* **What to do**:
Reproduce the listing below in full, replacing every instance of "pose" with "camera" and leaving everything else unchanged.

** Start of Information shown **

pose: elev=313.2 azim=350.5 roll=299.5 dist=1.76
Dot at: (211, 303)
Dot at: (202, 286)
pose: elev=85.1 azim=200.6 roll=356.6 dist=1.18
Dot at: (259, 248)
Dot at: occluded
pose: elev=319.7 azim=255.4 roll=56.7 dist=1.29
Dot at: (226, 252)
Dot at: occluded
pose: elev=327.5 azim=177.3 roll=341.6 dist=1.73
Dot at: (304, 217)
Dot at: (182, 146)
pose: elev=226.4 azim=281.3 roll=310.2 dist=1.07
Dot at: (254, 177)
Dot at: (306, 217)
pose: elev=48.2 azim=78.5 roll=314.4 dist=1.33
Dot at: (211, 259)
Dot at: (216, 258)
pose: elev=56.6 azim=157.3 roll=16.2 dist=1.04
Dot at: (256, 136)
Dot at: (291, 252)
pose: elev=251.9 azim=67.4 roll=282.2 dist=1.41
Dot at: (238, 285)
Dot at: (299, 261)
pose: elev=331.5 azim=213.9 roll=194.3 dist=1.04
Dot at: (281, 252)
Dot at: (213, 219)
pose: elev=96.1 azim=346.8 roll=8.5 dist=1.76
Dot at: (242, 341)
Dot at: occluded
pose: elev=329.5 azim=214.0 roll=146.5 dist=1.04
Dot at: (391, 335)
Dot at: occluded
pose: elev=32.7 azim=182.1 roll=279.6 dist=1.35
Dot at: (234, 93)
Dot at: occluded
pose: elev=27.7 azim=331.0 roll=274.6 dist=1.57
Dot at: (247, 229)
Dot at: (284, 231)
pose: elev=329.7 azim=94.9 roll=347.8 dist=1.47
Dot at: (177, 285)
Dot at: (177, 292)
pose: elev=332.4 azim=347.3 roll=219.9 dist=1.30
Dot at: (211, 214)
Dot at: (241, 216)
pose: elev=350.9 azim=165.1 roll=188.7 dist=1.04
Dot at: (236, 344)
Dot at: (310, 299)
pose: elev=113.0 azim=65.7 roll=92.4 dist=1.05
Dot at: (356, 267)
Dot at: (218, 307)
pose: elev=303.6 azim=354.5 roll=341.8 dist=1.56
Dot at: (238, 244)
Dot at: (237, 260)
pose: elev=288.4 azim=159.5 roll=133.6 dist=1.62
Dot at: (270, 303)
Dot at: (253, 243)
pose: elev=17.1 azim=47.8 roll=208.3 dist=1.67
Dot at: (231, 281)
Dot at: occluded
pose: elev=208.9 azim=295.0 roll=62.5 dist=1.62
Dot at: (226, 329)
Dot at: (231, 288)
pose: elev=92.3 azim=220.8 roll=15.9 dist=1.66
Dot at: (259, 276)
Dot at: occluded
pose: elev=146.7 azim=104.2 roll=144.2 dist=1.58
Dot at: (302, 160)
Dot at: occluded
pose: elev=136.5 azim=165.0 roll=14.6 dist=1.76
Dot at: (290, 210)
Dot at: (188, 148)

** End of Information shown **

* **Solution for this exercise**:
camera: elev=313.2 azim=350.5 roll=299.5 dist=1.76
Dot at: (211, 303)
Dot at: (202, 286)
camera: elev=85.1 azim=200.6 roll=356.6 dist=1.18
Dot at: (259, 248)
Dot at: occluded
camera: elev=319.7 azim=255.4 roll=56.7 dist=1.29
Dot at: (226, 252)
Dot at: occluded
camera: elev=327.5 azim=177.3 roll=341.6 dist=1.73
Dot at: (304, 217)
Dot at: (182, 146)
camera: elev=226.4 azim=281.3 roll=310.2 dist=1.07
Dot at: (254, 177)
Dot at: (306, 217)
camera: elev=48.2 azim=78.5 roll=314.4 dist=1.33
Dot at: (211, 259)
Dot at: (216, 258)
camera: elev=56.6 azim=157.3 roll=16.2 dist=1.04
Dot at: (256, 136)
Dot at: (291, 252)
camera: elev=251.9 azim=67.4 roll=282.2 dist=1.41
Dot at: (238, 285)
Dot at: (299, 261)
camera: elev=331.5 azim=213.9 roll=194.3 dist=1.04
Dot at: (281, 252)
Dot at: (213, 219)
camera: elev=96.1 azim=346.8 roll=8.5 dist=1.76
Dot at: (242, 341)
Dot at: occluded
camera: elev=329.5 azim=214.0 roll=146.5 dist=1.04
Dot at: (391, 335)
Dot at: occluded
camera: elev=32.7 azim=182.1 roll=279.6 dist=1.35
Dot at: (234, 93)
Dot at: occluded
camera: elev=27.7 azim=331.0 roll=274.6 dist=1.57
Dot at: (247, 229)
Dot at: (284, 231)
camera: elev=329.7 azim=94.9 roll=347.8 dist=1.47
Dot at: (177, 285)
Dot at: (177, 292)
camera: elev=332.4 azim=347.3 roll=219.9 dist=1.30
Dot at: (211, 214)
Dot at: (241, 216)
camera: elev=350.9 azim=165.1 roll=188.7 dist=1.04
Dot at: (236, 344)
Dot at: (310, 299)
camera: elev=113.0 azim=65.7 roll=92.4 dist=1.05
Dot at: (356, 267)
Dot at: (218, 307)
camera: elev=303.6 azim=354.5 roll=341.8 dist=1.56
Dot at: (238, 244)
Dot at: (237, 260)
camera: elev=288.4 azim=159.5 roll=133.6 dist=1.62
Dot at: (270, 303)
Dot at: (253, 243)
camera: elev=17.1 azim=47.8 roll=208.3 dist=1.67
Dot at: (231, 281)
Dot at: occluded
camera: elev=208.9 azim=295.0 roll=62.5 dist=1.62
Dot at: (226, 329)
Dot at: (231, 288)
camera: elev=92.3 azim=220.8 roll=15.9 dist=1.66
Dot at: (259, 276)
Dot at: occluded
camera: elev=146.7 azim=104.2 roll=144.2 dist=1.58
Dot at: (302, 160)
Dot at: occluded
camera: elev=136.5 azim=165.0 roll=14.6 dist=1.76
Dot at: (290, 210)
Dot at: (188, 148)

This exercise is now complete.